━━ Entries shown
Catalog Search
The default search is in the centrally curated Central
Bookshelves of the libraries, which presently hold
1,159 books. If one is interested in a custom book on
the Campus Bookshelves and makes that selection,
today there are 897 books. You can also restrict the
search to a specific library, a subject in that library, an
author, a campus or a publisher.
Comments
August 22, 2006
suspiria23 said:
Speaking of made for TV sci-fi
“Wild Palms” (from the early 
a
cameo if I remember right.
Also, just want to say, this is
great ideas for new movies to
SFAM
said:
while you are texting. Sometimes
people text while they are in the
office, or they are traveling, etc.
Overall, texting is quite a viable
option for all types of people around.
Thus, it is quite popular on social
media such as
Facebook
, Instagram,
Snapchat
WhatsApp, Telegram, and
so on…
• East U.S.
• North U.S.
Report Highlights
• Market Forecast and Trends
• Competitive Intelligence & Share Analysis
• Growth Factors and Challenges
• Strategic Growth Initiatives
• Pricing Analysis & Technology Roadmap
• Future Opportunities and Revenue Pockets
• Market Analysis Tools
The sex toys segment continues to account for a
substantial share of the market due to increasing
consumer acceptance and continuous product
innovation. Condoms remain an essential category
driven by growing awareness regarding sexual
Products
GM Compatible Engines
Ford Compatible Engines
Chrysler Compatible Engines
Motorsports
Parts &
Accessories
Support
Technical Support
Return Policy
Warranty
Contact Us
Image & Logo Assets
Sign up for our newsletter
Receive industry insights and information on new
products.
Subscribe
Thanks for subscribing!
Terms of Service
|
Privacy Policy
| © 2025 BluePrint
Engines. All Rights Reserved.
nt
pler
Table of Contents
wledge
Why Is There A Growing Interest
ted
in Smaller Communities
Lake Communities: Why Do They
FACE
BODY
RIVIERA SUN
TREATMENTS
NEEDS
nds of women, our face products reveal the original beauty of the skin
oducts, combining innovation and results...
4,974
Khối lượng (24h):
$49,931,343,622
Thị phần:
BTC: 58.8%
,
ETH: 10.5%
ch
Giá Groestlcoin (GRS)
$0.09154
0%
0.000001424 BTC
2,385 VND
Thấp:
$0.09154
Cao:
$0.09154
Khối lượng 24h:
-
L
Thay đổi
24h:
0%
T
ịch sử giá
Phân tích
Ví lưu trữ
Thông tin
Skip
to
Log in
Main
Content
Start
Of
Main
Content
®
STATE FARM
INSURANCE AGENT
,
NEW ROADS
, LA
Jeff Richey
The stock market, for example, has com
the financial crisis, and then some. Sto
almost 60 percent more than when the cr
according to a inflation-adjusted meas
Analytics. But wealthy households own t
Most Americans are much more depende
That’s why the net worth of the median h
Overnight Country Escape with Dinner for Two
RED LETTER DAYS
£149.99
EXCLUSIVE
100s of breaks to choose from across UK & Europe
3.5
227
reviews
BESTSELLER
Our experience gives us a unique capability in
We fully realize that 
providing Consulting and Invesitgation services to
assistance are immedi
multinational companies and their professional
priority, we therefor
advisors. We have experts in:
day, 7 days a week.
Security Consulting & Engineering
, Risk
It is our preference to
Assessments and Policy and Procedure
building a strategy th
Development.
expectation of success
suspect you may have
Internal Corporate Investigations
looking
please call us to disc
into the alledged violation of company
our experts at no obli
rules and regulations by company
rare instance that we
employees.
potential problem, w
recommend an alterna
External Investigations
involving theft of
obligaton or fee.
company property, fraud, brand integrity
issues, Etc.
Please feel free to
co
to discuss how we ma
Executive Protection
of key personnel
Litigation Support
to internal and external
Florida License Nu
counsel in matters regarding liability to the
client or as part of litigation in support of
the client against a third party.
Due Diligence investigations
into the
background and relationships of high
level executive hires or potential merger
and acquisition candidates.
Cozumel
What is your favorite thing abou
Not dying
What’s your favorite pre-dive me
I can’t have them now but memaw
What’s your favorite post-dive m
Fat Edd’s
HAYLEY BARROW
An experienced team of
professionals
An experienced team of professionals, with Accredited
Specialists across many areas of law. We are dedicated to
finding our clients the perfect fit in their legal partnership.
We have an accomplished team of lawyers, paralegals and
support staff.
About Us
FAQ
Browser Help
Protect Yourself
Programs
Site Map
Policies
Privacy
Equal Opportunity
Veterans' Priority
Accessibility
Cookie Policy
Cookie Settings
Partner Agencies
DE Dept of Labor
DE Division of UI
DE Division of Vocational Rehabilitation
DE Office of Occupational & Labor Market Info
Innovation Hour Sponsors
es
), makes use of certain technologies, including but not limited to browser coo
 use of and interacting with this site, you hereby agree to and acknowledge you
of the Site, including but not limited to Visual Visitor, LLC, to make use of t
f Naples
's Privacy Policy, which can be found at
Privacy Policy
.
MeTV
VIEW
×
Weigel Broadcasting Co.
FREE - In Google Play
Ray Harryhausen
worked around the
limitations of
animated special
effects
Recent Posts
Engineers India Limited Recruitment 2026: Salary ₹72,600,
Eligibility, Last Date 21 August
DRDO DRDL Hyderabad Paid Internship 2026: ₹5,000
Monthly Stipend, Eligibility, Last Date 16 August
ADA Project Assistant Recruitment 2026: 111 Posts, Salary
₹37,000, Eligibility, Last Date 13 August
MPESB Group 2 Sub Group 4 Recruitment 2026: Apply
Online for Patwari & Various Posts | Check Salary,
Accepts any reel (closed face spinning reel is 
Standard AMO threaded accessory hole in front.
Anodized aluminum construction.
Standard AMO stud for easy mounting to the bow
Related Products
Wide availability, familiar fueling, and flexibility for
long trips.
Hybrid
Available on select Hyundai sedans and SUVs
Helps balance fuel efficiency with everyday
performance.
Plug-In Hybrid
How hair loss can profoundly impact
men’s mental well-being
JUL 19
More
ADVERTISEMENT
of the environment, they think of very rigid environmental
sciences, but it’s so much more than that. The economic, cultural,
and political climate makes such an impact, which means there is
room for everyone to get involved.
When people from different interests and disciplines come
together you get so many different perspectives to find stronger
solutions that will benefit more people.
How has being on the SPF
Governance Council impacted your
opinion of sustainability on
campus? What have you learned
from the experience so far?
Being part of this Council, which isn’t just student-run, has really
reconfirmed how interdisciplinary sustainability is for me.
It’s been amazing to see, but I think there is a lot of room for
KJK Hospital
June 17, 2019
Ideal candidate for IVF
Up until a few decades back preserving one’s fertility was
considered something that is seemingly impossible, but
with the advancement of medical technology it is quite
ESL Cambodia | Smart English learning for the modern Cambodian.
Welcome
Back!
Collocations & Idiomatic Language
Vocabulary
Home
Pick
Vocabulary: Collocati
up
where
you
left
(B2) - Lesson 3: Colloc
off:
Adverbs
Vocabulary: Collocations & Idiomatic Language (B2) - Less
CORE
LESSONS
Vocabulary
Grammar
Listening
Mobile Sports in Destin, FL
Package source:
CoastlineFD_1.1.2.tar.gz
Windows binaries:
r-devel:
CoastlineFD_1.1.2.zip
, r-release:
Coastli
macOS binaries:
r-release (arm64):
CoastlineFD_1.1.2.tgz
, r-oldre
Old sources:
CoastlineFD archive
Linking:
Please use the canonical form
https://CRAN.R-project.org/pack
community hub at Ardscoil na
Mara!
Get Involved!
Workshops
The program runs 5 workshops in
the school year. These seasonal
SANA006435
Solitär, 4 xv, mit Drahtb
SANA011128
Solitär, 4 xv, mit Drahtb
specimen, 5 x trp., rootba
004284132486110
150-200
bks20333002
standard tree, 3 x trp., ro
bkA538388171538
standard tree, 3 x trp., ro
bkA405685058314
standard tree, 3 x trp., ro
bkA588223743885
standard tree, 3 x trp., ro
━━━━
### What is being asked
Go through the listing above and write out exactly the lines starting with the one holding "We have an accomplished" and running through the one holding "Monthly Stipend, Eligibility, Last", ends included, and no others.

### Task response
We have an accomplished team of lawyers, paralegals and
support staff.
About Us
FAQ
Browser Help
Protect Yourself
Programs
Site Map
Policies
Privacy
Equal Opportunity
Veterans' Priority
Accessibility
Cookie Policy
Cookie Settings
Partner Agencies
DE Dept of Labor
DE Division of UI
DE Division of Vocational Rehabilitation
DE Office of Occupational & Labor Market Info
Innovation Hour Sponsors
es
), makes use of certain technologies, including but not limited to browser coo
 use of and interacting with this site, you hereby agree to and acknowledge you
of the Site, including but not limited to Visual Visitor, LLC, to make use of t
f Naples
's Privacy Policy, which can be found at
Privacy Policy
.
MeTV
VIEW
×
Weigel Broadcasting Co.
FREE - In Google Play
Ray Harryhausen
worked around the
limitations of
animated special
effects
Recent Posts
Engineers India Limited Recruitment 2026: Salary ₹72,600,
Eligibility, Last Date 21 August
DRDO DRDL Hyderabad Paid Internship 2026: ₹5,000
Monthly Stipend, Eligibility, Last Date 16 August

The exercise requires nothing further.